A plain text file ships no encoding information, thus it can't be either
rendered nor edited comfortably if the encoding is different from the system
one.
HTML can include http-equiv which take care of rendering, but editing is
still a problem. And if you edit it, or, say, fill in some fields from a
database, you risk data loss. If everything is UTF-8 end-to-end, this risk
goes away. (I do care about plain text more, though.)

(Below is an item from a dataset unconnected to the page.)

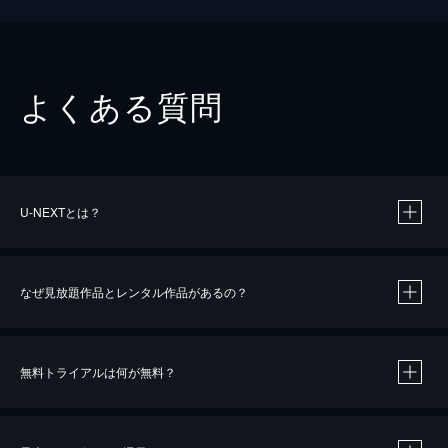
よくある質問
U-NEXTとは？
なぜ見放題作品とレンタル作品があるの？
無料トライアルは何が無料？
※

> What about examples whose purpose is to have a file in a charset
> different from UTF-8?
Well, we don't convert those :)
I don't expect a package with a test suite that includes charset stuff to
make such an error by itself, but if there's a need, we could add a syntax
for exclusions. For example, writing "verbatim" in the charset field.
> > 4a. perl and pod
> >
> > Considering perl to be text raises one more issue: pod. By perl's design,
> > pod without a specified encoding is considered to be ISO-8859-1, even if
> > the file contains "use utf8;". This is surprising, and many authors use
> > UTF-8 like everywhere else, leading to obvious results ("man gdm3" for one
> > example). Thus, there should be a tool (preferably the one mentioned
> > above) that checks perl files for pod with undeclared encoding, and raises
> > alarm if the file contains any bytes with high bit set. If a conversion
> > encoding is specified, such a declaration could be added automatically.
>
> Yes, undeclared encoding when not ASCII should be regarded as a bug.
And if it's declared but not UTF-8, I'd convert it at package build time.